6 NO EXILIO: DE ‘NOSTALGIA’ A ‘O SACRIFÍCIO’
Em Nostalgia (Nostalghia, 1983), o realizador trata do regresso de uma grande figura da cultura russa, acompanhando a viagem do poeta Andrei Gorchakov, que vai à Itália com o objectivo de recolher material sobre a vida do músico Sosnovsky. Acompanhado por Eugénia, a sua guia italiana, o protagonista conhece Domenico, um morador local que todos consideram um louco, pois, no passado, fechou-se com a família dentro de casa por vários anos, esperando pelo fim do mundo. Gorchakov e Domenico são muito diferentes, mas ambos sentem-se incompreendidos e vivem num isolamento que cresce a cada momento. O primeiro é acometido de um profundo sentimento de saudade da sua casa, da terra natal e dos seus entes queridos; o segundo entende que a sociedade tomou um rumo equivocado e que, para corrigi-lo, seria necessário recomeçar do zero. Um e outro acabam por materializar as suas ideias e a sua fé de forma absolutamente arrebatadora: Domenico declamando fervorosamente para as silenciosas estátuas na praça, enquanto Gorchakov cumpre sua promessa de atravessar a piscina de Santa Catarina com a pequena vela acesa. Este filme foi o primeiro realizado por Tarkovsky fora do seu país e talvez seja justamente por isso que o sentimento de nostalgia se evidencia nele de forma tão incisiva. Depois de concluído o filme, Tarkovsky e a mulher, que sempre demonstraram uma certa oposição ao regime, decidem desertar e nunca mais voltaram à URSS, apesar do cineasta passar o resto de seus dias tentando persuadir as autoridades soviéticas a permitir que seu pai e seu filho viessem ao seu encontro.
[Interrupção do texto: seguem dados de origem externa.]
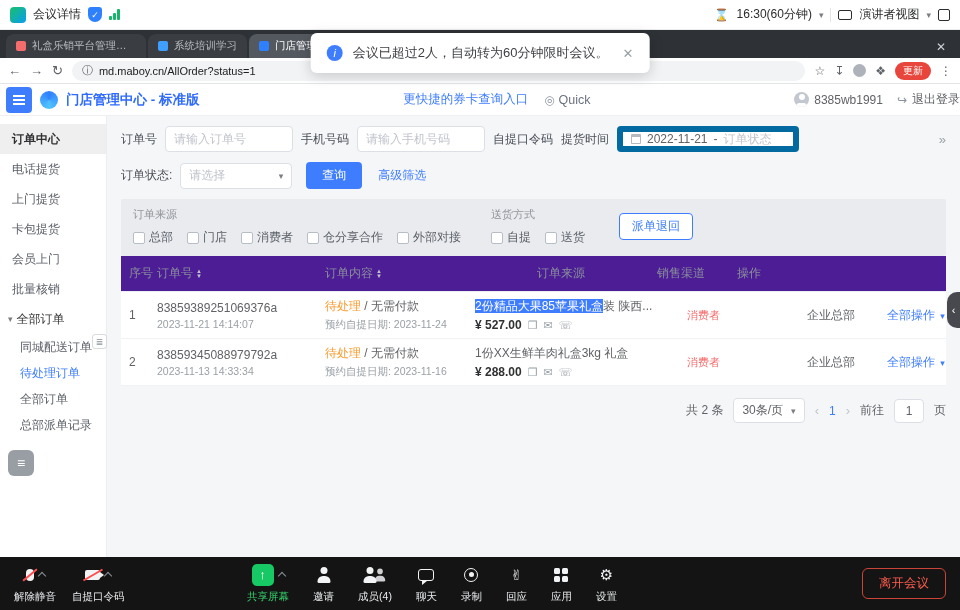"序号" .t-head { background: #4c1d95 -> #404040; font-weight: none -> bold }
O último trabalho do realizador foi O Sacrifício (Offret - Sacrificatio, 1986). Filmado na Suécia e pouco tempo antes de sua morte, por cancro, ganhou quatro prêmios no Festival de Cannes e conta com a participação de colaboradores habituais de Ingmar Bergman, um dos cineastas que Tarkowsky sempre admirou. Alexander (Erland Josephson), um actor retirado dos palcos, sente-se preocupado com a perda de espiritualidade no mundo, mas apesar disso a sua família e amigos reúnem-se para festejar o seu aniversário. A aparente melancolia do grupo transforma-se num incontido desespero quando rebenta uma guerra nuclear entre as potências globais. Face à iminente possibilidade de aniquilação, o protagonista toma a única atitude capaz de salvar aqueles que ama: visitar a estranhíssima Maria, que seu amigo carteiro jura ser uma feiticeira. Com uma fotografia fantástica e discutindo temas invariavelmente fundamentais ainda para o mundo de hoje, o filme é uma verdadeira elegia da fé e da incrível força de que dispõe o homem comum para lutar contra a predeterminação e estabelecer um destino próprio, tanto para si quanto para seus semelhantes.